과제 목표 - 아래 원문 발췌에서 "주어진 그래프는 양방향"부터 "a negative one?"까지, 양 끝을 포함한 구간을 한 글자도 바꾸지 말고 그대로 옮겨 적으세요.

원문 발췌 -
Question 6. Sample negative edges of network

negative edge는 그래프에 존재하지 않는 edge를 말한다.

주어진 그래프는 양방향 그래프이므로, $(u, v)$가 edge라면 $(v, u)$ 역시 edge임에 유의한다.

import random

def sample_negative_edges(G, num_neg_samples):
  # TODO: Implement the function that returns a list of negative edges.
  # The number of sampled negative edges is num_neg_samples. You do not
  # need to consider the corner case when the number of possible negative edges
  # is less than num_neg_samples. It should be ok as long as your implementation 
  # works on the karate club network. In this implementation, self loops should 
  # not be considered as either a positive or negative edge. Also, notice that 
  # the karate club network is an undirected graph, if (0, 1) is a positive 
  # edge, do you think (1, 0) can be a negative one?

제공 기록 -
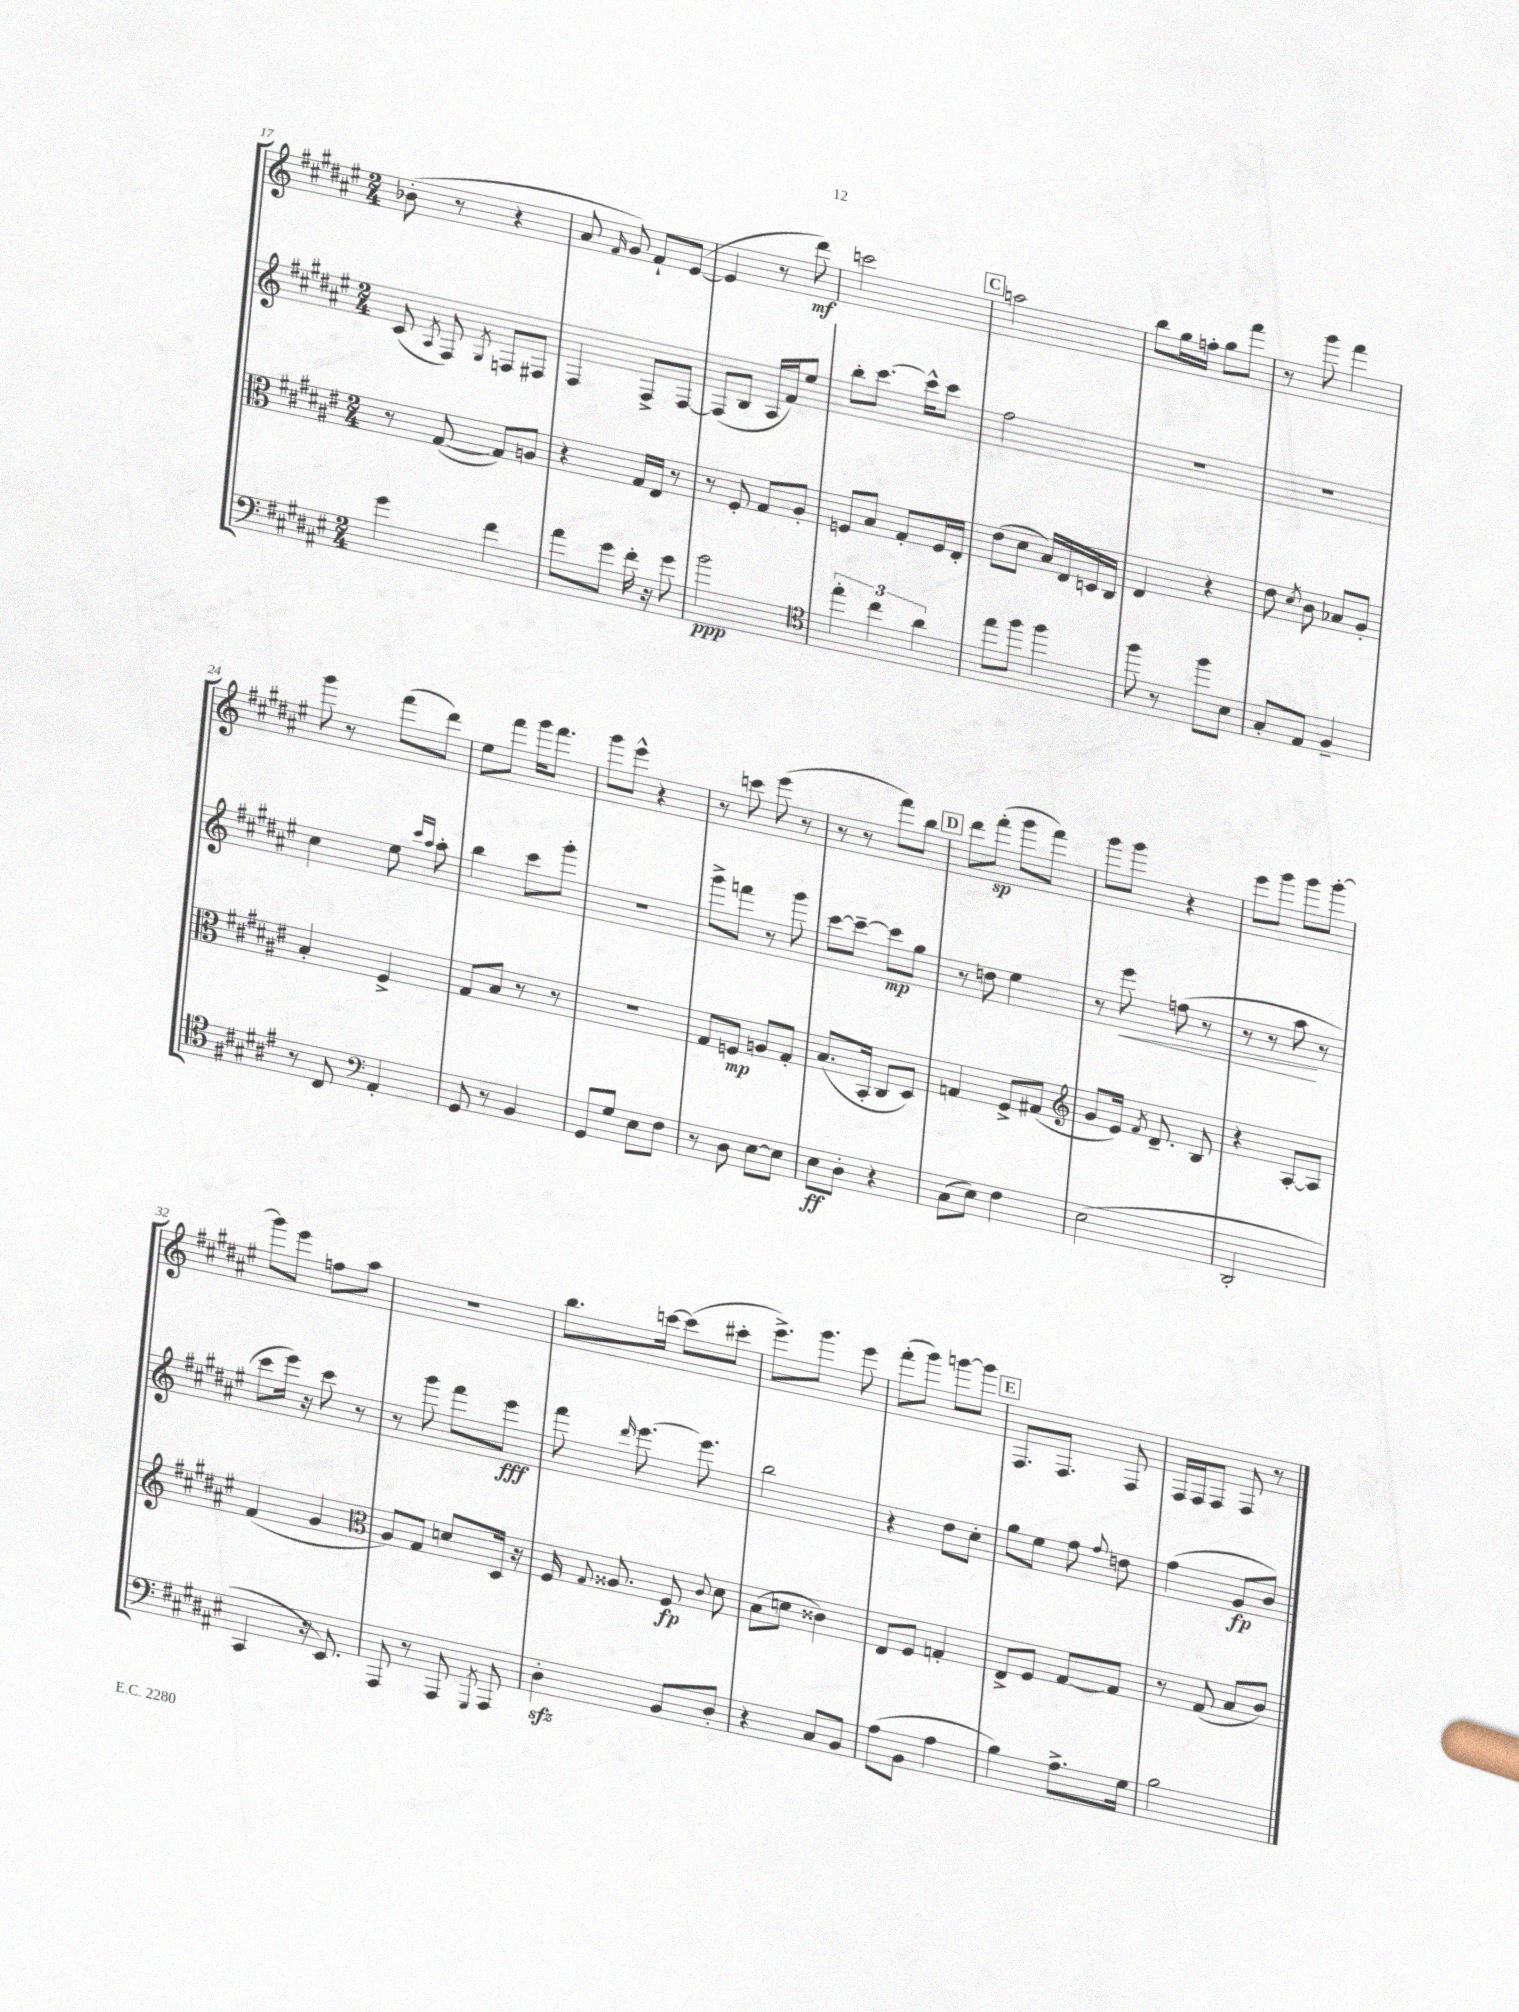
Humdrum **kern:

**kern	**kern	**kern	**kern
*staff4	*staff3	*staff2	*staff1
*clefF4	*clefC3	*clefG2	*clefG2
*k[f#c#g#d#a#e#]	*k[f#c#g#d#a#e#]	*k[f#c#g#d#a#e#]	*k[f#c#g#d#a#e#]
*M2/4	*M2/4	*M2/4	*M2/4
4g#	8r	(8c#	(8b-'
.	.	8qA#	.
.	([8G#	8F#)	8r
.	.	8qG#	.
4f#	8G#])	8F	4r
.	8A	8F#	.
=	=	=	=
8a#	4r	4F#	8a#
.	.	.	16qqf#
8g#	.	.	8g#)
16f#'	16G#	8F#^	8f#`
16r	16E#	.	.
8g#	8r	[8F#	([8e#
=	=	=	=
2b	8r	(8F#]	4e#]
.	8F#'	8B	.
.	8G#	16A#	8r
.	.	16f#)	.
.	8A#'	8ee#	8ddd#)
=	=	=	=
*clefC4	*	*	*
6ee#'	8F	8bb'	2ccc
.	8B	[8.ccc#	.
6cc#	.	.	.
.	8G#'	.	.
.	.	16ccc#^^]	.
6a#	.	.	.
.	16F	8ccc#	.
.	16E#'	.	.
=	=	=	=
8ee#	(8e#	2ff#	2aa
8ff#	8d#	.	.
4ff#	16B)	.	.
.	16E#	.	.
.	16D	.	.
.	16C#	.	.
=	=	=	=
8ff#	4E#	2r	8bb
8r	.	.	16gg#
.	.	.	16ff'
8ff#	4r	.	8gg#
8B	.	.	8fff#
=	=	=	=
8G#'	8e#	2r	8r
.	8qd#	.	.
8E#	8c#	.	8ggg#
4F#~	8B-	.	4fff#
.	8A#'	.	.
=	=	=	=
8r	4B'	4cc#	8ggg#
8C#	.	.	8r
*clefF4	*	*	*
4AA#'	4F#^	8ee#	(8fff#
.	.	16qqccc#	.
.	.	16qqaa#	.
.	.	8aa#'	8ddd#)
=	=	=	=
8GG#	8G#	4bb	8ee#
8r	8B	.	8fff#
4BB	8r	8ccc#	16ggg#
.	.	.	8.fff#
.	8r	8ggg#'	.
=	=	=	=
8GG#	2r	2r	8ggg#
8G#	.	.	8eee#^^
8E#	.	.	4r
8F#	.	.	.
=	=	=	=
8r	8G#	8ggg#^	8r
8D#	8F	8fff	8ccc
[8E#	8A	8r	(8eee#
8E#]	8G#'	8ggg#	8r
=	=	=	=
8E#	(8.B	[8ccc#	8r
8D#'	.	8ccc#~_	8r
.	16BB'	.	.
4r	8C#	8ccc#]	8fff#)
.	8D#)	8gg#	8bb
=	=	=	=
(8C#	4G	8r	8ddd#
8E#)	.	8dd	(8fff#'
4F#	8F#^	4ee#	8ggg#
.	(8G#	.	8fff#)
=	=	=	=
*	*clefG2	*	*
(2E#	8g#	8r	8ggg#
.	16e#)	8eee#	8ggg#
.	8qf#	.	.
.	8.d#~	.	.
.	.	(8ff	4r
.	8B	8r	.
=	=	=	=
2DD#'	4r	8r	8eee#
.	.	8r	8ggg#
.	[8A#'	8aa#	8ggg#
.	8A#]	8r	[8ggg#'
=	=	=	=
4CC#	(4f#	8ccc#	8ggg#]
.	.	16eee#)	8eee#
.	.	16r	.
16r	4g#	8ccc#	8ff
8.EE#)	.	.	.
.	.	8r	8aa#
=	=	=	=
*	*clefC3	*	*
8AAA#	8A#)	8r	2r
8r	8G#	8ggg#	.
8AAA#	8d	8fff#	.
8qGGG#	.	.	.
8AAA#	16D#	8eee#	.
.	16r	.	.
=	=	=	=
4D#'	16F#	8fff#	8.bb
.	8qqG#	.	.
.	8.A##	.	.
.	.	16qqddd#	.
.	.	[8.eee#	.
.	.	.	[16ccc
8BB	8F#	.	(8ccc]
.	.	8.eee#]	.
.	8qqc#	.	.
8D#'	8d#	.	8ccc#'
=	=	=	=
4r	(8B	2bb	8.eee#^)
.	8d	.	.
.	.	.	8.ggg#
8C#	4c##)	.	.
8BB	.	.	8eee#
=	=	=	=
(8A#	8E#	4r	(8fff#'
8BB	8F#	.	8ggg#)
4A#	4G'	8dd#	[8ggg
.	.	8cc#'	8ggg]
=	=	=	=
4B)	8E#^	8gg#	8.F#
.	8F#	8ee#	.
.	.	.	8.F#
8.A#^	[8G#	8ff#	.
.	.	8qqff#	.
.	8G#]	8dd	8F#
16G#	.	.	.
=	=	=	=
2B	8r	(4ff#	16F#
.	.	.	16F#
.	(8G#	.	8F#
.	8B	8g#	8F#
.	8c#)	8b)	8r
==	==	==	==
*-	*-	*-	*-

출력 결과 -
주어진 그래프는 양방향 그래프이므로, $(u, v)$가 edge라면 $(v, u)$ 역시 edge임에 유의한다.

import random

def sample_negative_edges(G, num_neg_samples):
  # TODO: Implement the function that returns a list of negative edges.
  # The number of sampled negative edges is num_neg_samples. You do not
  # need to consider the corner case when the number of possible negative edges
  # is less than num_neg_samples. It should be ok as long as your implementation 
  # works on the karate club network. In this implementation, self loops should 
  # not be considered as either a positive or negative edge. Also, notice that 
  # the karate club network is an undirected graph, if (0, 1) is a positive 
  # edge, do you think (1, 0) can be a negative one?